## TEXTAUSZUG
Nachdem aber geraume Zeit verstrichen war und vermutlich aus Angst, man könnte sich nie wieder sehen, geschah es, dass sich der bunte Haufen, oder zumindest ein Teil davon, zusammenrottete zu einem sogenannten Matura-Jubiläums-Treffen. Und siehe da: es entstand eine wunderliche Runde aus ebenso runden und ergrauten und weißhaarigen oder blondierten Damen und Herren- oder mit schütterem Haar oder gar keinem beglückt-, manch einer wie eine Karikatur seiner selbst (man möge mir verzeihen, aber ich war wieder mal nicht dabei, denn sich stehe nicht auf Small-Talk oder auf jene Themen, die aus Familien- oder Firmengründungen bestehen).
Tatsächlich waren ein paar den frühen Spargeln und Hopfenstangen kaum zuzuordnen. Da hätte ich mich sehr blamiert: "Und wer bitte bist du denn?? Und wann bist du einer Haare verlustig gegangen? Ein bisschen zugelegt hast du ja auch... sogar mehr als ich..."- das spann sich so im Hirn zusammen, wurde aber aus anerzogener Höflichkeit natürlich nicht verlautet (erfuhr ich aus verlässlicher Quelle). Naja, ich dachte es mir ja auch. So ergötzte ich mich an den eingetroffenen Schnappschüssen. Beste Freundinnen? Oder bereits Omis? War die Zeit tatsächlich so schnell und mit hinterlassenen Kerben, Kanten und größeren Nasen verflogen? Man ging doch noch eben fröhlich oder auch zitternd in Zweierreihen und Rechtsverkehr (der herrschte strikte im Schul-Stiegenhaus) in den Chemie- oder Musiksaal und bekam Noten für sein spärliches Wissen (ich in Chemie). Die Klassenbesten von damals, die auch in Mathe und Physik glänzten, hatte es inzwischen in Praxen oder Kanzleien verschlagen, und mit quotes and anecdotes über Kindererziehung konnte ich auch nicht aufwarten.
Da ich also immer in die verkehrte Richtung ging, blieb mir der Small-Talk der geselligen Runde erspart. Und irgendwie hätte ich so gar nicht hinein gepasst, auch wenn ich nicht mehr der Spargel von einst bin.

## ANHAND DER ANGABEN
(A) Entscheide für jede Aussage, ob sie mit dem Textauszug übereinstimmt, und belege jedes Ja oder Nein mit den maßgeblichen Worten in wörtlichem Zitat. (i) Die erzählende Person war beim Matura-Jubiläums-Treffen anwesend. (ii) Im Schul-Stiegenhaus galt strikter Rechtsverkehr. (iii) Die erzählende Person bekam in Mathematik Noten für spärliches Wissen.
(B) Gib den Textauszug zwischen „Da ich also“ und „von einst bin.“ einschließlich dieser Wörter unverändert aus.
Die Daten sind eigenständiges Material und gehören nicht zum Textauszug.

## AUSZUG AUS DATENSATZ
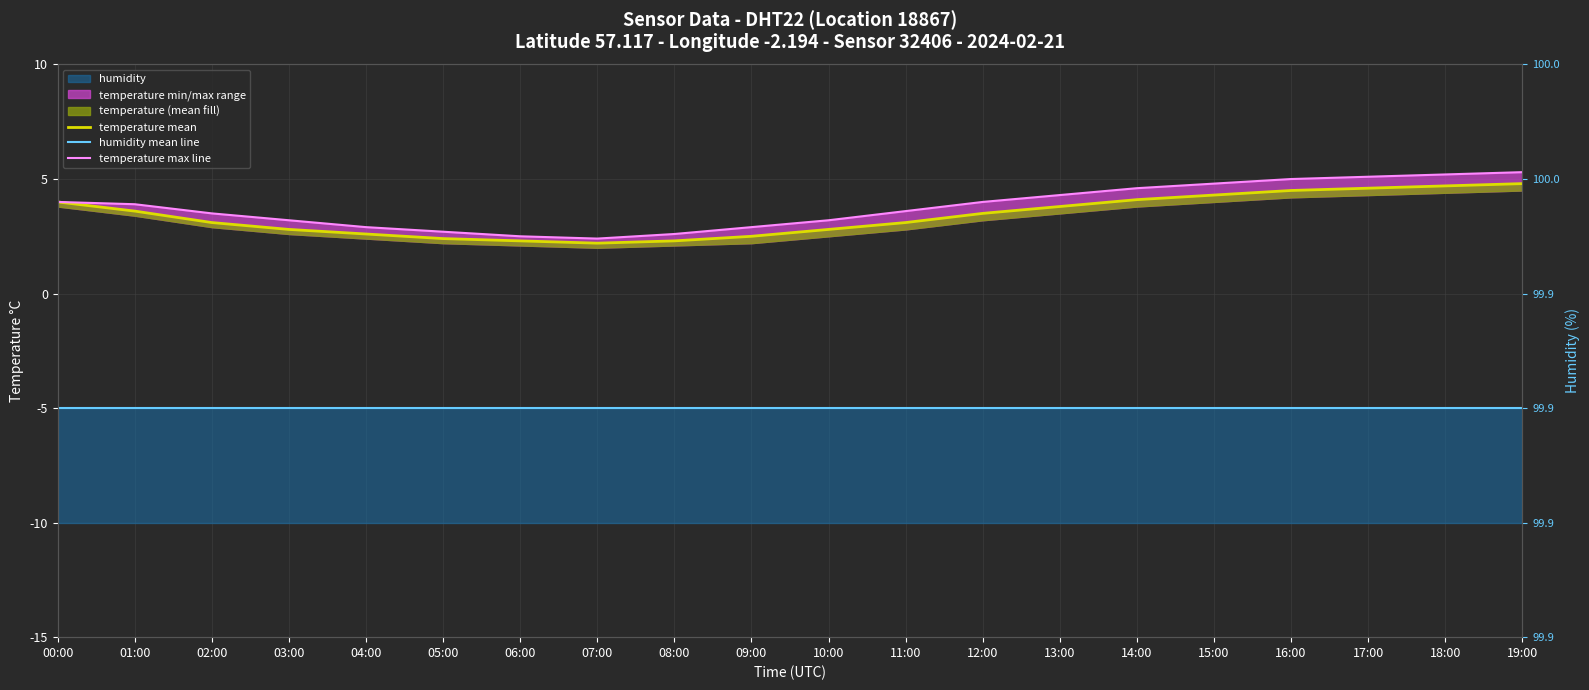

What is the label of the 8th point from the left?

07:00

## ANTWORTEN JE AUFGABE
(A)
(i) Nein: „ich war wieder mal nicht dabei“
(ii) Ja: „Rechtsverkehr (der herrschte strikte im Schul-Stiegenhaus)“
(iii) Nein: „bekam Noten für sein spärliches Wissen (ich in Chemie)“

(B)
Da ich also immer in die verkehrte Richtung ging, blieb mir der Small-Talk der geselligen Runde erspart. Und irgendwie hätte ich so gar nicht hinein gepasst, auch wenn ich nicht mehr der Spargel von einst bin.